*Testo da leggere:*

—————

Per battere sul tempo l’ictus, oggi ci sono delle novità importanti, come ci racconta il nostro esperto.
Oggi chi viene colpito da ictus può curarsi in centri super specializzati: si chiamano Stroke unit e li trovi su aliceitalia.org.
In otto casi su dieci questa malattia si può evitare. Lo ha dichiarato il gruppo di ricercatori italiani che ha messo a punto l’app ictus3r.
In pochi minuti, l’applicazione valuta il tuo rischio e ti spiega come neutralizzarlo.
Secondo uno studio dell’American heart association, basta davvero poco: è sufficiente camminare tutti i giorni 40 minuti, seguire la dieta mediterranea, smettere di fumare, controllare la pressione una volta all’anno. Se è alta, va riportata nei valori normali perché, come hanno confermato tutti gli studi, l’ipertensione è la prima responsabile dell’ictus.
«Intanto i ricercatori stanno mettendo a punto una risonanza magnetica in grado di capire se nel cervello di chi è a rischio siano già presenti piccole lesioni, cioè tracce del danno vascolare» dice l’esperto. «E, in base al risultato, impostare una cura ad hoc».
Fra i sintomi dell’ictus ci sono un forte mal di testa, la bocca storta, la difficoltà a parlare, la perdita della vista da un occhio. Basta avvertire anche solo uno di questi per decidersi a chiamare il 118.
«All’arrivo in ospedale viene chiesto quanto tempo prima sono comparsi i segnali della malattia» aggiunge l’esperto. «Se non sono ancora trascorse quattro ore e mezza, si può somministrare la trombolisi venosa, un farmaco che scioglie rapidamente il grumo di sangue, ma che perde la sua efficacia se si è fuori tempo massimo».
Per questo c’è molta attesa per l’arrivo, il prossimo anno, di una nuova tecnica che può essere praticata fino a sei ore dai primi sintomi.
A convalidarla è stato uno studio condotto in 19 ospedali dei Paesi Bassi e appena pubblicato sul New england journal. Si interviene chirurgicamente, utilizzando uno stent, un tubicino metallico che, entrando dall’inguine, viene fatto scorrere lungo le arterie. Con questo “amo” si cattura il trombo e lo si trasporta fuori dall’organismo.

—————

*Dati registrati:*
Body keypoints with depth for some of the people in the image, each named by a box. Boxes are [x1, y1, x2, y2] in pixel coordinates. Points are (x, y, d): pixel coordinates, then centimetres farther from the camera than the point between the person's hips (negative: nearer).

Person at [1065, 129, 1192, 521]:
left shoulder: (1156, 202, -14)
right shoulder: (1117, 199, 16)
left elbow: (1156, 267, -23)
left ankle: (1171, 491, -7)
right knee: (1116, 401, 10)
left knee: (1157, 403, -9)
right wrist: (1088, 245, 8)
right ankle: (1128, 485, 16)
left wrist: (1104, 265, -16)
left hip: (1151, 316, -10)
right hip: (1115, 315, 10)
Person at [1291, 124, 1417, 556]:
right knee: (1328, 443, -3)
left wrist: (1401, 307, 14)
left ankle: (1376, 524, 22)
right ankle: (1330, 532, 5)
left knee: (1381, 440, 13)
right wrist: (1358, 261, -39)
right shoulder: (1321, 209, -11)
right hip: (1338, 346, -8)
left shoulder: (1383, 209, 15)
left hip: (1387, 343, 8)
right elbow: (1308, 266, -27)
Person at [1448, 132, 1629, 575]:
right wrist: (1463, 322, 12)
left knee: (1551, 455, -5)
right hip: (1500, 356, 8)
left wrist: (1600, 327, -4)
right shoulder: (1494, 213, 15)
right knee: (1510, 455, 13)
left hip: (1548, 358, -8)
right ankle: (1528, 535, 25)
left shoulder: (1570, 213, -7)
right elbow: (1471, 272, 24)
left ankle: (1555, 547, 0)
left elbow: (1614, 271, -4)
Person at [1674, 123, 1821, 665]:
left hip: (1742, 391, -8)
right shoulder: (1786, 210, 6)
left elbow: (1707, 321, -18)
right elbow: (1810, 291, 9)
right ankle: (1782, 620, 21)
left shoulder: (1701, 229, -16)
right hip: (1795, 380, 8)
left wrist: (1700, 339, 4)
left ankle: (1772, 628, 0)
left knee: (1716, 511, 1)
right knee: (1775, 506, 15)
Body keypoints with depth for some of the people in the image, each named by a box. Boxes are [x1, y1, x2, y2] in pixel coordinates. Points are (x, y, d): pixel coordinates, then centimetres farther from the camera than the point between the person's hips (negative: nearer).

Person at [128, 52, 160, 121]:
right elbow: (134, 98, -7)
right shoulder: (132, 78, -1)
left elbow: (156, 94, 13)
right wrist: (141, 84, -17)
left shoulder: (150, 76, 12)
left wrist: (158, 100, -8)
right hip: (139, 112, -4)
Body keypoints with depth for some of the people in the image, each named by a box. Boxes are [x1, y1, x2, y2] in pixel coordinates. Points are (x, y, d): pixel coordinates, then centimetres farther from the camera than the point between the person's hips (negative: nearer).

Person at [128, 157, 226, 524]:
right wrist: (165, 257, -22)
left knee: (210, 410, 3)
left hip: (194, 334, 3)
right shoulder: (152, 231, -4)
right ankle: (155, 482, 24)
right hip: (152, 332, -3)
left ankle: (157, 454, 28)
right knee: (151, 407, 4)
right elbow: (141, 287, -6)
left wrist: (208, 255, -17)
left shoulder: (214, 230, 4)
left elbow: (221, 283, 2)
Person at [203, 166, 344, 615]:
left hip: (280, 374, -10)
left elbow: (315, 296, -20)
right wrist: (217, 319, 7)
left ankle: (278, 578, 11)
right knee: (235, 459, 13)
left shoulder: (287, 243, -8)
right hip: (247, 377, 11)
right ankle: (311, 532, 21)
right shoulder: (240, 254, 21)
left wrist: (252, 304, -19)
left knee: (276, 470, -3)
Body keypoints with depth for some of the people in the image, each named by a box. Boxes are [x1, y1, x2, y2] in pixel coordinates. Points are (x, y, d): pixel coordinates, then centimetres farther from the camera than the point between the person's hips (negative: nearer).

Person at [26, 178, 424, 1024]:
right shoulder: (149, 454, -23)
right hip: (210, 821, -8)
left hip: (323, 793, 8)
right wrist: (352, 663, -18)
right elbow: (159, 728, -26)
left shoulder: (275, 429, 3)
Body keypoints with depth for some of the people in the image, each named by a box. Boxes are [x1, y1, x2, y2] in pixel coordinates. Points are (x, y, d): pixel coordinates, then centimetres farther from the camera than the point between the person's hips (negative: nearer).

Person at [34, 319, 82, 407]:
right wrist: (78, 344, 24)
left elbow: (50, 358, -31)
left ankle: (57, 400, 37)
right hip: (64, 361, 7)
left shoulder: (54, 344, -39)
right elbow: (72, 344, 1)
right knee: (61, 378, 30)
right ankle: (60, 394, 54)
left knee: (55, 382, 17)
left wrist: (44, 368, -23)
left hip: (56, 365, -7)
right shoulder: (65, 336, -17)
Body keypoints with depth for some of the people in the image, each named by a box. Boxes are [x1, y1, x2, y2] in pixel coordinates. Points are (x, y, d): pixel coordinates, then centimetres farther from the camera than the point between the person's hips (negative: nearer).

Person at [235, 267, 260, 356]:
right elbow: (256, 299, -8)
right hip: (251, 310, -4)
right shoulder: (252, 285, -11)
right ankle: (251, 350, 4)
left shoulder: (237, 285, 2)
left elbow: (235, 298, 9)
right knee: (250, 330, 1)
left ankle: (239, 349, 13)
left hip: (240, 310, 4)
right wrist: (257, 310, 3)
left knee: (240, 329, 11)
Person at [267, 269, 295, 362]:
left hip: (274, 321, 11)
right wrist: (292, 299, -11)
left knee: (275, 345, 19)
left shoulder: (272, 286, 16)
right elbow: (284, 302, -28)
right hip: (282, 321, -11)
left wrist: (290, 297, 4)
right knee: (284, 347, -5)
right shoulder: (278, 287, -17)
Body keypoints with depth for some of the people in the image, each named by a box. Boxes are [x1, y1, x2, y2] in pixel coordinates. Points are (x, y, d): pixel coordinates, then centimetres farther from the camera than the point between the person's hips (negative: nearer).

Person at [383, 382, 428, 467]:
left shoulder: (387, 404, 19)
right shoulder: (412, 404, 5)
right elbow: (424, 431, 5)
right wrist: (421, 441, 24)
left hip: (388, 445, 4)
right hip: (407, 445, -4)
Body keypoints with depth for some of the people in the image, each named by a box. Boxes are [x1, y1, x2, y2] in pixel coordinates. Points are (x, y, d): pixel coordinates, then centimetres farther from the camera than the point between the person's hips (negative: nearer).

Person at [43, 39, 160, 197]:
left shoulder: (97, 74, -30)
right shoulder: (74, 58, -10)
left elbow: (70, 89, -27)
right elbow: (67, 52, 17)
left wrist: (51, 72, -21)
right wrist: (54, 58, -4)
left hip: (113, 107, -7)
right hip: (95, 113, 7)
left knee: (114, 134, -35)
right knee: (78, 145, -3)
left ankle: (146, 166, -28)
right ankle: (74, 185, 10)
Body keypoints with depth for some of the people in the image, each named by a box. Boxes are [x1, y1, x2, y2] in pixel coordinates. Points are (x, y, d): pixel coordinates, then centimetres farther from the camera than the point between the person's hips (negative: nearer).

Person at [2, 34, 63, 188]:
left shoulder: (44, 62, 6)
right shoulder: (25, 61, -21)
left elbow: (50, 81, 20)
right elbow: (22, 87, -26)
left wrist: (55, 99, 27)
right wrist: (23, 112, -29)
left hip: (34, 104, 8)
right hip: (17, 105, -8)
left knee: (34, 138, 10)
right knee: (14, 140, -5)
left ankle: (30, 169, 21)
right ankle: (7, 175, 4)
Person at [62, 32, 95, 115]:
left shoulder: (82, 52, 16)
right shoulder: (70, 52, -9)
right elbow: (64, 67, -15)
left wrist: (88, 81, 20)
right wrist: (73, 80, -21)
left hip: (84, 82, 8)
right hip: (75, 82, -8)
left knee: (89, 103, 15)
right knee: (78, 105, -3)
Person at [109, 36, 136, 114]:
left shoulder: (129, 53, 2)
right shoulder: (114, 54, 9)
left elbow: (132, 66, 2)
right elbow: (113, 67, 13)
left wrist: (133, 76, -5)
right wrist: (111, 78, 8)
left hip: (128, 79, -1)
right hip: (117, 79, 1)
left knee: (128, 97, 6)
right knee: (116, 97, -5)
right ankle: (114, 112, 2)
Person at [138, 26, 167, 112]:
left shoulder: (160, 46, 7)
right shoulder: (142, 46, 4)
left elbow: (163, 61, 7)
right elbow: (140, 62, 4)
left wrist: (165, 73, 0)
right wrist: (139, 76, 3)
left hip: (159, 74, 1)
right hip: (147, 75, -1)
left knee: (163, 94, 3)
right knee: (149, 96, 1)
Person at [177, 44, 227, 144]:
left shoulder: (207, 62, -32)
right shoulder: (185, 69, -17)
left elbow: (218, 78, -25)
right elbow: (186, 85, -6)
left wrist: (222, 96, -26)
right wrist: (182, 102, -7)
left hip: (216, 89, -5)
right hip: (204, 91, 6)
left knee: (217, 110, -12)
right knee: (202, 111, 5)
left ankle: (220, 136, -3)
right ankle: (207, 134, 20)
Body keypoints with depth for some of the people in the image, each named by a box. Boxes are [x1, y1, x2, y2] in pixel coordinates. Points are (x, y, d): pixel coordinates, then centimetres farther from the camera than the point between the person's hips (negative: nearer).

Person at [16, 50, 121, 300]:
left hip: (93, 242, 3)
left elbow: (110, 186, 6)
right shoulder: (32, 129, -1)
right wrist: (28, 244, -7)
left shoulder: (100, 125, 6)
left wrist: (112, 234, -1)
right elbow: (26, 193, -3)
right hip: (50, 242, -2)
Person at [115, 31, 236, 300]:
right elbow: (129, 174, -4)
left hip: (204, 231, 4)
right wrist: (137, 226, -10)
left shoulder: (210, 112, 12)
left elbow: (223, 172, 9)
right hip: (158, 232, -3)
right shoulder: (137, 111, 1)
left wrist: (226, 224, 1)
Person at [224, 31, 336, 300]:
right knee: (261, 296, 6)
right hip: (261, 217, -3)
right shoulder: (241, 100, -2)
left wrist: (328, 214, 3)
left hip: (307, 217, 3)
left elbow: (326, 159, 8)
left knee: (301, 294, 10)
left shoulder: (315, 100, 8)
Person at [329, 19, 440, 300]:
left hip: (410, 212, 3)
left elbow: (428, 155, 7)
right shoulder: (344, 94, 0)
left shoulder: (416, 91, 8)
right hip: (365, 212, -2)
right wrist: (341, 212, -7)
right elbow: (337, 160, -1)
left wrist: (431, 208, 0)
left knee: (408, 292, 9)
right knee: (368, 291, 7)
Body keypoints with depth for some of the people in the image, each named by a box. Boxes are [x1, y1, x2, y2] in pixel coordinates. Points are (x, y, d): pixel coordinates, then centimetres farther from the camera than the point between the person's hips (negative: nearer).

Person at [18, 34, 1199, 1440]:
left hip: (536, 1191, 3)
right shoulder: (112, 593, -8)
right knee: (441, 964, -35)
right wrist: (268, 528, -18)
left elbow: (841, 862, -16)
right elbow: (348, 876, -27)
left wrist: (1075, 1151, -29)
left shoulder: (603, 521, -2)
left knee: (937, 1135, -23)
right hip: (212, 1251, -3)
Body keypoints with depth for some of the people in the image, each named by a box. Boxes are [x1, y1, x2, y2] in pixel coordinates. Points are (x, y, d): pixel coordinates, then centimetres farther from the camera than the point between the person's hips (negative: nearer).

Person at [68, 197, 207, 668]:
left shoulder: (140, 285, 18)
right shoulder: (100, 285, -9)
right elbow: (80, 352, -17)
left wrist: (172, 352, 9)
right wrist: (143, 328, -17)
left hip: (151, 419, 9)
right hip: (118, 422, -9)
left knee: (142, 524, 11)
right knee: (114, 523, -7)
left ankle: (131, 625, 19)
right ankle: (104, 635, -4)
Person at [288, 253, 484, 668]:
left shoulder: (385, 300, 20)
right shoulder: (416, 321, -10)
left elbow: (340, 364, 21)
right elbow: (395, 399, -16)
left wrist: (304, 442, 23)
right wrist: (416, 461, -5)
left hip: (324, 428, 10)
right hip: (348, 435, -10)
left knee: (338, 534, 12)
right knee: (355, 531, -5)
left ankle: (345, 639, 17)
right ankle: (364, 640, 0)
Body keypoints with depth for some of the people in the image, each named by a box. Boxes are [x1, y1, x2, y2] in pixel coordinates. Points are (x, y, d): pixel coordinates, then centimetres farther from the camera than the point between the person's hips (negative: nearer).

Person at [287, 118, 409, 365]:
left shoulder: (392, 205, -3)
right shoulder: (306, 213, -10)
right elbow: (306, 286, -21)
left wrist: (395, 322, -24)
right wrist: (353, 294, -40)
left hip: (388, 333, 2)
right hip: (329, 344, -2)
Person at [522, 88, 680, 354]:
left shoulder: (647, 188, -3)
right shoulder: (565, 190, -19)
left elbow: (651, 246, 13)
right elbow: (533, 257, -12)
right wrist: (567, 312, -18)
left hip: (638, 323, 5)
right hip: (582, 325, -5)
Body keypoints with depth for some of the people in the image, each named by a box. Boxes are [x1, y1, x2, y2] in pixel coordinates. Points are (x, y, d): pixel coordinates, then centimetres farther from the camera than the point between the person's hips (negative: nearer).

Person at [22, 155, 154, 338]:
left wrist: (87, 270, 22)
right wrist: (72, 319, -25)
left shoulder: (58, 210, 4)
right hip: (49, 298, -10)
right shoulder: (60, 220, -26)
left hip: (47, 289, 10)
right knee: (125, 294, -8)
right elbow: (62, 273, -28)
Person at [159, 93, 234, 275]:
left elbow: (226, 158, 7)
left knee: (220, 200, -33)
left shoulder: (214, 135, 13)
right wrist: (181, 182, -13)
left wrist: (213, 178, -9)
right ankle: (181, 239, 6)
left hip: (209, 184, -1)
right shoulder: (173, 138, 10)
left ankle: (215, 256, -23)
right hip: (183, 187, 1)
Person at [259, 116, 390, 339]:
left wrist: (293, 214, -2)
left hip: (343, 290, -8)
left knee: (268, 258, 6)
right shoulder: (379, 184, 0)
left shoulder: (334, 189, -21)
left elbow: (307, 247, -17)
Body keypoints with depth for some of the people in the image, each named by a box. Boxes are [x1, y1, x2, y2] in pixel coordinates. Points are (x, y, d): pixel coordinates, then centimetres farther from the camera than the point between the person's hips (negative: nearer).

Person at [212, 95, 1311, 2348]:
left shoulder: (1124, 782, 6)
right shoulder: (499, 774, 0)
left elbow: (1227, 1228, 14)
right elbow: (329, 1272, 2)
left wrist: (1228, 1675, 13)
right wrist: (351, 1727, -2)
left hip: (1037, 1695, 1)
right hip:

—————

*Compito assegnato:*
Nel testo sull'ictus, entro quanto tempo dalla comparsa dei segnali della malattia si può somministrare la trombolisi venosa?

*Risposta:*
Entro quattro ore e mezza.